Delhi HC Permits Woman to Terminate 30-Weeks Pregnancy

Pregnancy Termination

The Delhi High Court has permitted a 31-year-old woman to undergo a medical termination of her approximately 30-week pregnancy after the foetus was diagnosed with a neuro-developmental disorder.

The court emphasized that the law protects women from being forced to carry pregnancies to term when the child would be born with severe abnormalities.

Based on a report provided by a board of doctors from AIIMS, the court noted that the diagnosis indicated the child, if born, would likely suffer from severe neurological impairments and extensive health challenges due to ‘Joubert Syndrome’.

The court observed that the petitioner woman’s first child also had neurological impairments, and if the medical termination of pregnancy were not permitted, “She and her family would be compelled to care for two children with significant neuro-developmental issues, requiring extensive, continuous, and advanced medical care potentially for their entire lives.” The burden of raising two children with severe disabilities in a household with limited financial resources presents a daunting challenge that would likely severely impact the petitioner’s mental health, the court added.

“Considering the substantial risk of serious neurological difficulties and adherence to established medical guidelines, the court finds the AIIMS Medical Board’s recommendation to be well-founded in evidence and in the best interest of the petitioner’s health and the potential quality of life for the child. The petitioner is permitted to undergo medical termination of pregnancy at a medical facility of her choice,” the order said.

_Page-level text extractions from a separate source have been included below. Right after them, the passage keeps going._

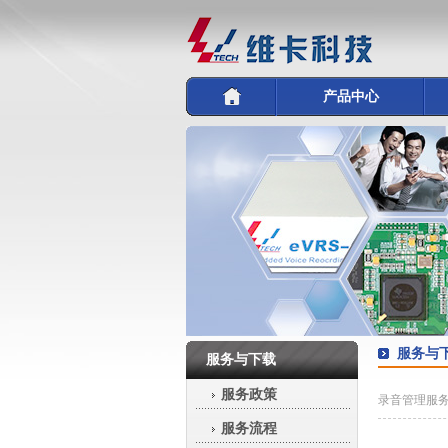
产品中心
服务与
服务与下载
服务政策
录音管理服
服务流程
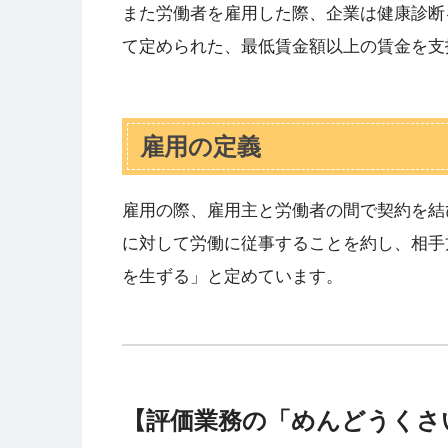
また労働者を雇用した際、企業は健康診断
て定められた、最低賃金額以上の賃金を支
雇用の定義
雇用の際、雇用主と労働者の間で契約を結
に対して労働に従事することを約し、相手
を生ずる」と定めています。
【評価業務の「めんどうくさ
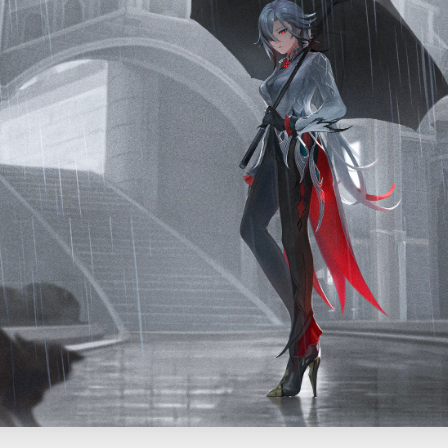
使用
题
类
频率限制。
正在生成支付二维码...
签 (逗号分隔)
标签:
4K壁纸
Bizhi
Gallery
拾光壁纸
HDQwalls
4K
Hd
通用
99.00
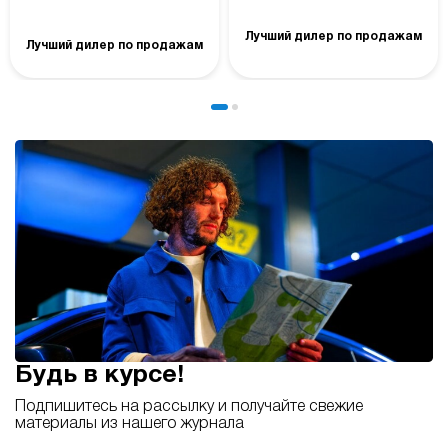
Лучший дилер по продажам
Лучший дилер по продажам
Будь в курсе!
Подпишитесь на рассылку и получайте свежие
материалы из нашего журнала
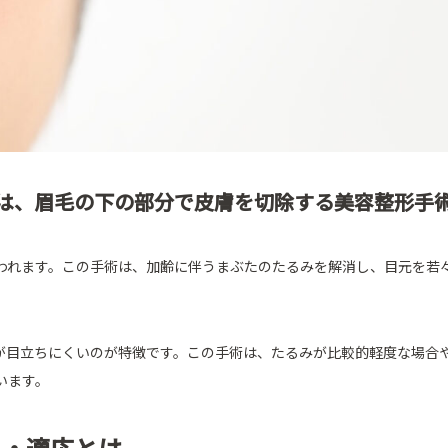
は、眉毛の下の部分で皮膚を切除する美容整形手
われます。この手術は、加齢に伴うまぶたのたるみを解消し、目元を若
が目立ちにくいのが特徴です。この手術は、たるみが比較的軽度な場合
います。
ト・適応とは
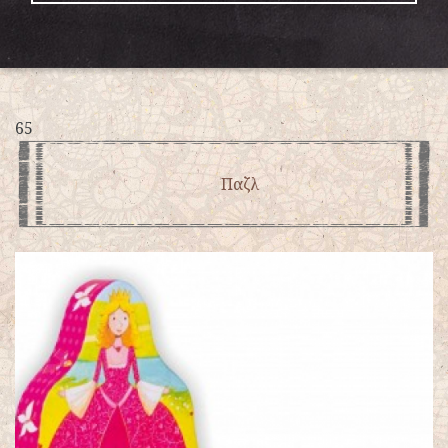
65
Παζλ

“The provisions of the (Medical Termination of Pregnancy) Act, in harmony with the principles of personal liberty enshrined in the Constitution, affirm the right of a pregnant woman to seek a termination of pregnancy under medically justified circumstances. This ensures that women are not compelled to carry pregnancies to term in situations where doing so would compromise their health or result in the birth of a child with severe abnormalities,” the court stated.

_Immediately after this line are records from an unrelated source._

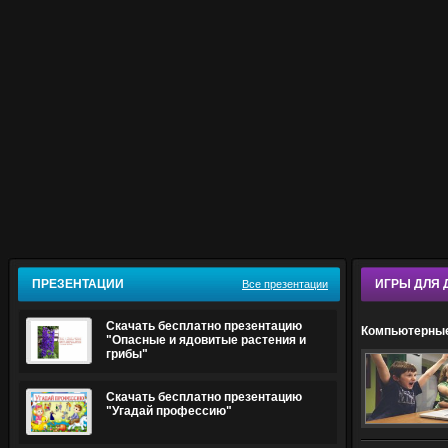
ПРЕЗЕНТАЦИИ
ИГРЫ ДЛЯ 
Все презентации
Скачать бесплатно презентацию
Компьютерные
"Опасные и ядовитые растения и
обучения дет
грибы"
Скачать бесплатно презентацию
"Угадай профессию"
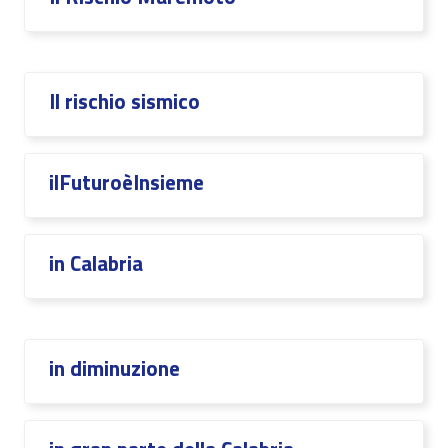
Il rischio sismico
ilFuturoèInsieme
in Calabria
in diminuzione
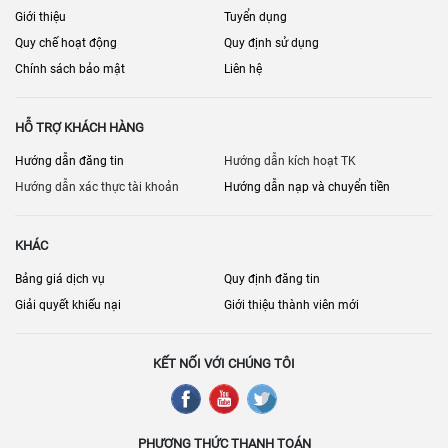
Giới thiệu
Tuyển dụng
Quy chế hoạt động
Quy định sử dụng
Chính sách bảo mật
Liên hệ
HỖ TRỢ KHÁCH HÀNG
Hướng dẫn đăng tin
Hướng dẫn kích hoạt TK
Hướng dẫn xác thực tài khoản
Hướng dẫn nạp và chuyển tiền
KHÁC
Bảng giá dịch vụ
Quy định đăng tin
Giải quyết khiếu nại
Giới thiệu thành viên mới
KẾT NỐI VỚI CHÚNG TÔI
PHƯƠNG THỨC THANH TOÁN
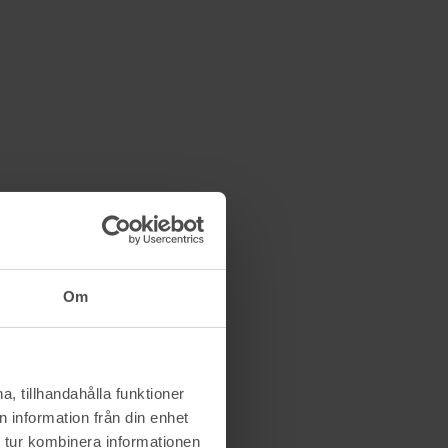
Om
, tillhandahålla funktioner
 information från din enhet
 tur kombinera informationen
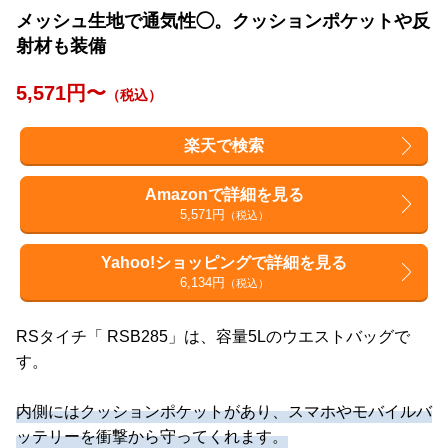
メッシュ生地で通気性◯。クッションポケットや反
射材も装備
5,571円〜
（税込）
楽天で検索
Amazonで詳細を見る
5,571円
（税込）
Yahoo!ショッピングで詳細を見る
6,134円
（税込）
RSタイチ「 RSB285」は、容量5Lのウエストバッグで
す。
内側にはクッションポケットがあり、スマホやモバイルバ
ッテリーを衝撃から守ってくれます。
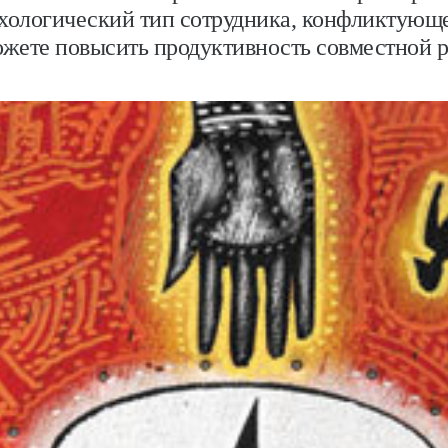
хологический тип сотрудника, конфликтующе
ожете повысить продуктивность совместной р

The court commended the AIIMS medical board for their assistance and noted that the doctors who contributed their opinions in this case shall have immunity in the event of any litigation arising out of this petition. The petitioner, represented by lawyer Amit Mishra, approached the high court after doctors at Lok Nayak Hospital, where she was being treated, denied her request for medical termination of pregnancy (MTP) on June 13.

On June 24, the court initially constituted a medical board comprising two doctors from Lok Nayak Hospital, but on July 1, it formed another board of doctors from AIIMS after the former’s report was found to be “inconclusive.” Justice Narula, in the order, emphasized that the opinion of the medical board in cases of termination of pregnancy is crucial for assisting the courts in reaching a just decision, and medical professionals must offer their expert opinions without fear of legal repercussions.

The medical board at Lok Nayak Hospital, however, did not meet the court’s expectations in this case, Justice Narula observed, noting that despite the serious nature of the matter, it failed to conduct necessary tests and did not approach the issue with the required level of seriousness. “When the court directed them to form a board, the subsequent report remained inadequate and lacked thorough testing and evaluation. Medical professionals play a crucial role in society, and it is not the intention of this court to demoralize them; yet, it is imperative to highlight the significance of their responsibility in such sensitive matters,” the court stated.

The court remarked that the delay and inadequate counseling of the petitioner resulted in an advanced stage of pregnancy and advised the medical board of Lok Nayak Hospital “on the importance of their role and the critical impact their opinions have on the lives of the petitioners and their families.”

The court noted that the negative recommendation against termination of pregnancy by Lok Nayak Hospital was due to “inconclusive diagnosis,” as they “relied upon old medical reports and scans without conducting further detailed tests.” They failed to provide a definitive diagnosis or fully assess the petitioner’s current condition. Conversely, the AIIMS Medical Board conducted comprehensive testing, including up-to-date ultrasound and fetal MRI scans, and arrived at a clear diagnosis of Joubert Syndrome.

“The Medical Board at Lok Nayak Hospital noted the fetal abnormality of Dandy-Walker Syndrome, a neurological malformation of the cranium; however, in the absence of conclusive findings, they did not advocate MTP. On the other hand, the Medical Board at AIIMS concluded that their findings suggested Joubert Syndrome, a multisystem disorder with a poor neuro-developmental outcome, and recommended MTP,” the court said.

It also noted that while Lok Nayak Hospital reported the pregnancy as being over 32 weeks, AIIMS, through a more recent ultrasound scan, determined the gestational period to be 30 weeks and four days.